## Dataset entries
- Opening Delimiter -

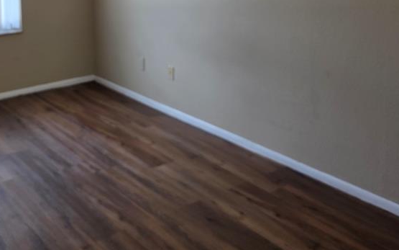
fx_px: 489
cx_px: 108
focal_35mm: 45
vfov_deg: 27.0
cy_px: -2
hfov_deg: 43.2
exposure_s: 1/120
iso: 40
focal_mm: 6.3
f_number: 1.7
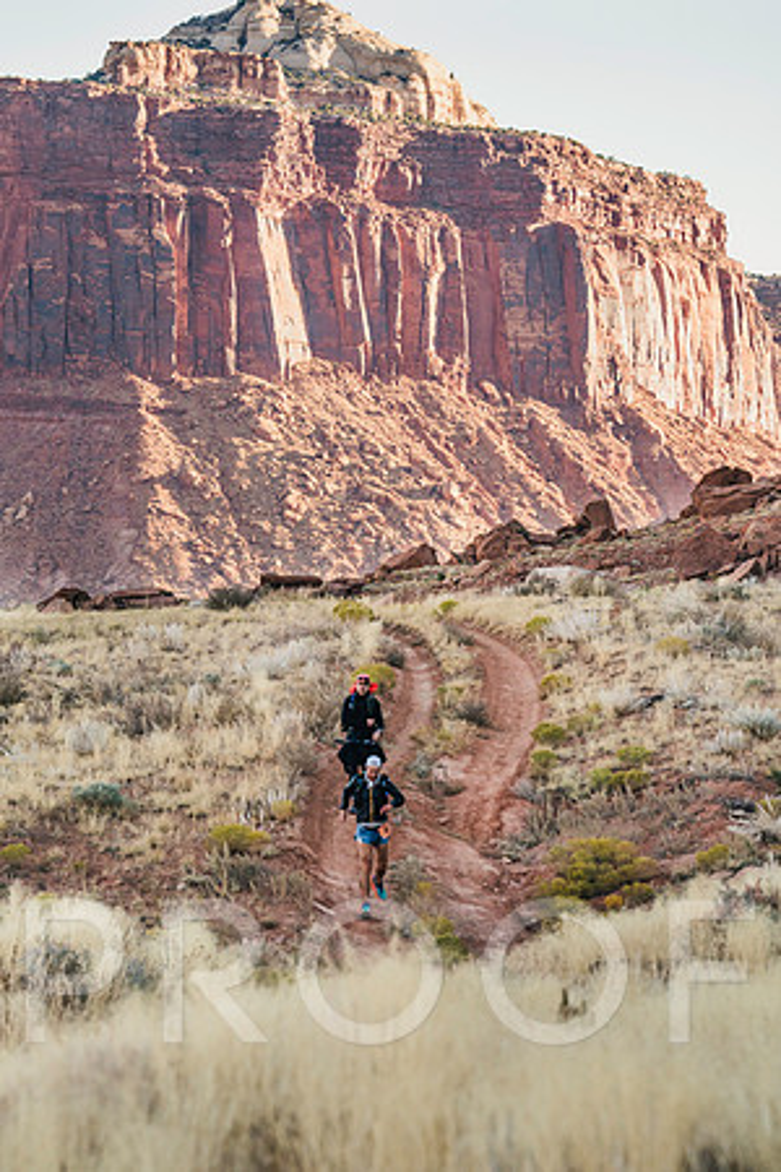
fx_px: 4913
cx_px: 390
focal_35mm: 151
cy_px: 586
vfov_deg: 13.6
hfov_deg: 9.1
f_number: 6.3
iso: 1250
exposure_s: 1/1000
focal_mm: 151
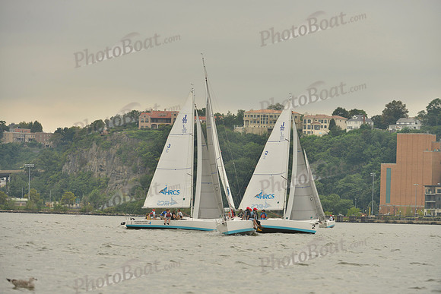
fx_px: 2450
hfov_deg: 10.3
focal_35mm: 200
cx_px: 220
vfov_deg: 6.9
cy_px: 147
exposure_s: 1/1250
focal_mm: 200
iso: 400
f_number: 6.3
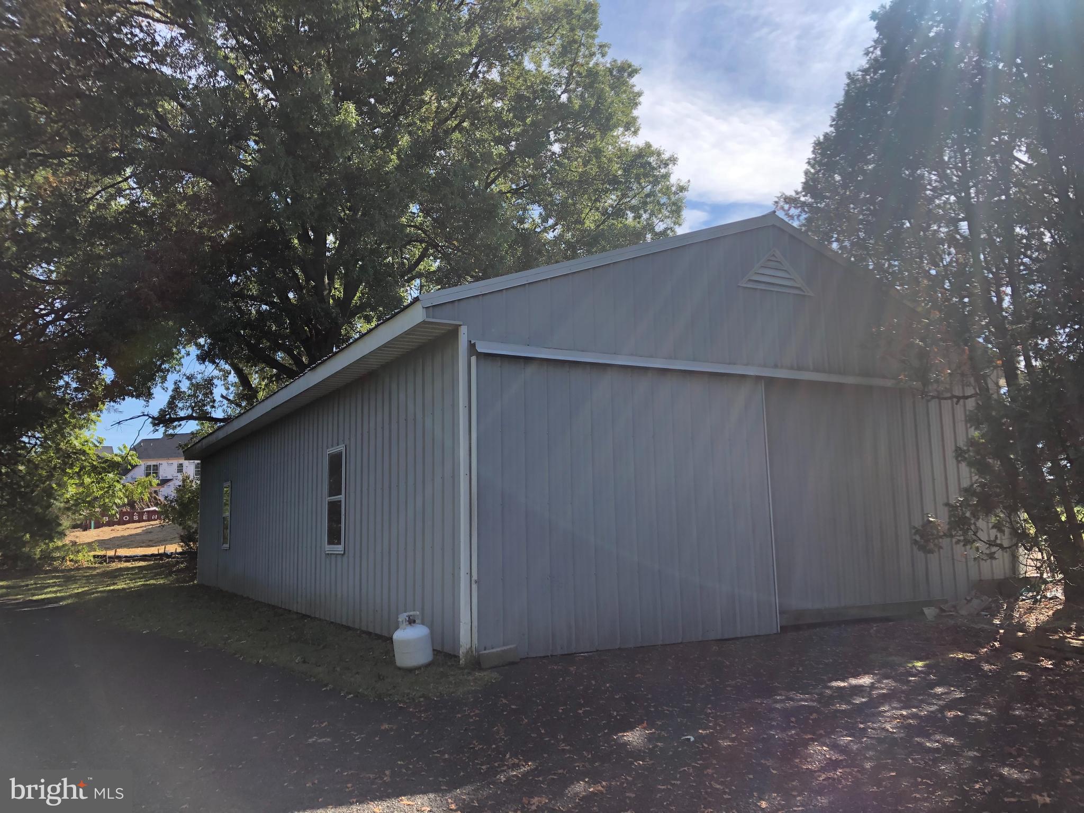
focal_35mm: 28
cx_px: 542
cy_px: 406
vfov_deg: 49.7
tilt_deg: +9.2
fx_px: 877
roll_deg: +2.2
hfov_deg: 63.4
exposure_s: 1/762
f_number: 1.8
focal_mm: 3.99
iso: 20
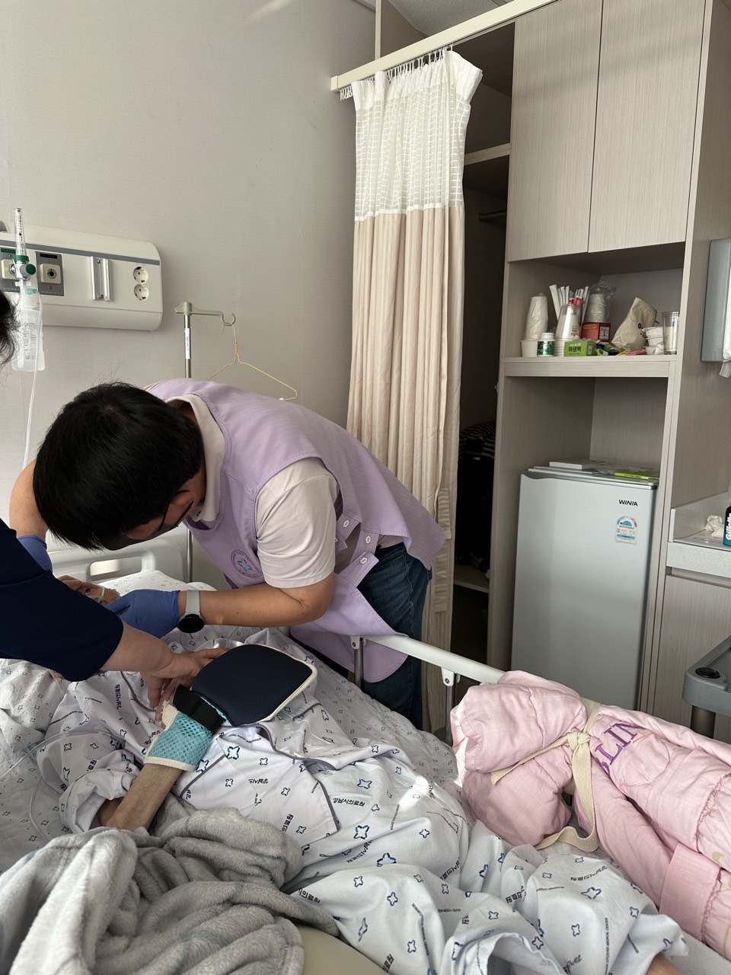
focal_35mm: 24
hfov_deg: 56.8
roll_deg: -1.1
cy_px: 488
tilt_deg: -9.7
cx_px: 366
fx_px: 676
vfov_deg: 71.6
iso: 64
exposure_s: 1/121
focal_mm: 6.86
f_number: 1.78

- Closing Delimiter -

## Goal of the exercise
Where an entry holds an image, drop the image and copy the remaining text exactly.

## Solved exercise
fx_px: 489
cx_px: 108
focal_35mm: 45
vfov_deg: 27.0
cy_px: -2
hfov_deg: 43.2
exposure_s: 1/120
iso: 40
focal_mm: 6.3
f_number: 1.7
fx_px: 4913
cx_px: 390
focal_35mm: 151
cy_px: 586
vfov_deg: 13.6
hfov_deg: 9.1
f_number: 6.3
iso: 1250
exposure_s: 1/1000
focal_mm: 151
fx_px: 2450
hfov_deg: 10.3
focal_35mm: 200
cx_px: 220
vfov_deg: 6.9
cy_px: 147
exposure_s: 1/1250
focal_mm: 200
iso: 400
f_number: 6.3
focal_35mm: 28
cx_px: 542
cy_px: 406
vfov_deg: 49.7
tilt_deg: +9.2
fx_px: 877
roll_deg: +2.2
hfov_deg: 63.4
exposure_s: 1/762
f_number: 1.8
focal_mm: 3.99
iso: 20
focal_35mm: 24
hfov_deg: 56.8
roll_deg: -1.1
cy_px: 488
tilt_deg: -9.7
cx_px: 366
fx_px: 676
vfov_deg: 71.6
iso: 64
exposure_s: 1/121
focal_mm: 6.86
f_number: 1.78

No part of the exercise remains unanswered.